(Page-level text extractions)
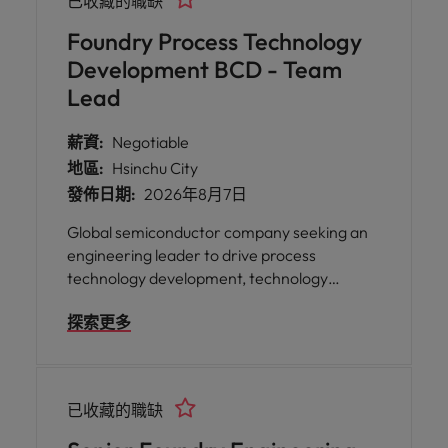
已收藏的職缺
Foundry Process Technology
Development BCD - Team
Lead
薪資:
Negotiable
地區:
Hsinchu City
發佈日期:
2026年8月7日
Global semiconductor company seeking an
engineering leader to drive process
technology development, technology
roadmap execution, and strategic
探索更多
collaboration with global manufacturing
partners. Ideal candidates have strong
semiconductor process expertise, foundry
experience, and proven leadership in cross-
已收藏的職缺
functional engineering organizations.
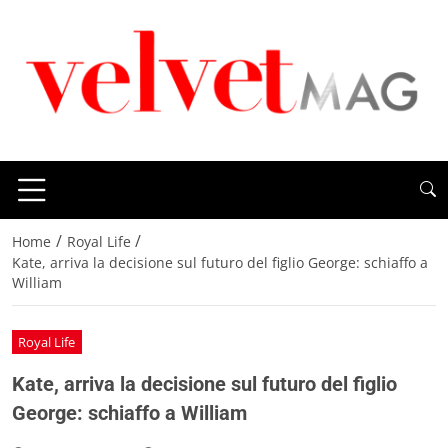
/
/
Home
Royal Life
Kate, arriva la decisione sul futuro del figlio George: schiaffo a
William
Royal Life
Kate, arriva la decisione sul futuro del figlio
George: schiaffo a William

— Exercise requirements —
Where in the records above does the word "decisione" appear? Copy each line that holds it.

— Completed exercise —
Kate, arriva la decisione sul futuro del figlio George: schiaffo a
Kate, arriva la decisione sul futuro del figlio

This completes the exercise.